[[ PASSAGE PROVIDED, beginning ]]

United States, Spanish deaths surge as world toll crosses 50,000
Madrid: The number of confirmed coronavirus deaths accelerated past 50,000 on Friday as the United States, Spain and Britain grappled with their highes...
Madrid: The number of confirmed coronavirus deaths accelerated past 50,000 on Friday as the United States, Spain and Britain grappled with their highest tolls yet and the world economy took a massive hit.
The threat posed by the pandemic has never been more stark. Experts warn that the more than one million cases of COVID-19 disease confirmed globally are probably just a small proportion of total infections, as testing is not widely available. The United States already accounts for around a quarter of confirmed cases, but Europe is far from being out of danger -- Spain reported more than 900 deaths in 24 hours on Friday, for the second day running. While Italy still leads the world in fatalities, France, Belgium and Britain have also been hard hit. The UK government opened a 4,000-bed field hospital on Friday after a one-day toll of 569.
The public health battle waged across the world ebbed and flowed on Friday, with Germany saying the rate of new infections is slowing, but Asian city-state Singapore confirming it would close schools and workplaces to fend off a possible renewed upsurge in cases.
The virus has now killed more 10,000 people across Spain, but it spared 29-year-old Javier Lara, who has just returned home after being treated in an overburdened intensive care unit and told AFP of his suffering.
"I was panicking that my daughter would get infected. When I started showing symptoms, I said I wouldn''t hold her or go near her, or change her nappies," he said, describing his fear for his eight-week-old child after facing death at the "worst moment in his life".
The world economy has been pummelled by the virus and the associated lockdowns, with more than half the population of the planet under some kind of stay-at-home order.
The US economy shed 701,000 jobs last month, its worst since March 2009 in the wake of the global financial crisis, boosting the jobless rate to 4.4 percent for the first time in 45 years.

[[ PASSAGE PROVIDED, end ]]
[[ DATA SECTION, beginning ]]

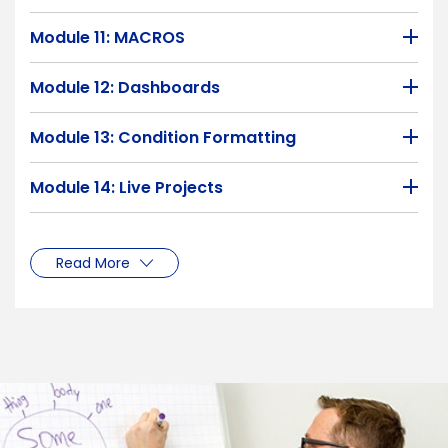
Module 11: MACROS
Module 12: Dashboards
Module 13: Condition Formatting
Module 14: Live Projects
Read More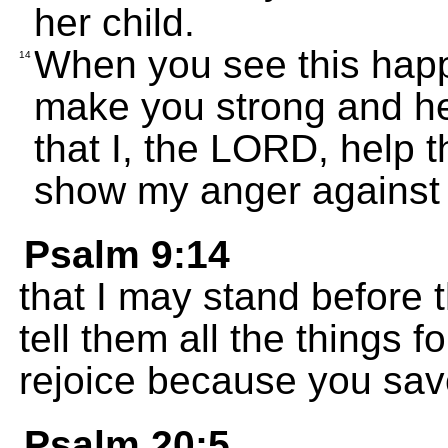
her child.
When you see this happen
14
make you strong and he
that I, the LORD, help 
show my anger against
Psalm 9:14
that I may stand before
tell them all the things fo
rejoice because you sa
Psalm 20:5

[[ DATA SECTION, end ]]

WHAT THIS TASK INVOLVES —
From the article on the global coronavirus death toll, return the part that opens with the words containing "United States, Spanish" and closes with "with their highes...". The entries are separate material and are not part of the article on the global coronavirus death toll.

ANSWER TO THIS PROBLEM —
United States, Spanish deaths surge as world toll crosses 50,000
Madrid: The number of confirmed coronavirus deaths accelerated past 50,000 on Friday as the United States, Spain and Britain grappled with their highes...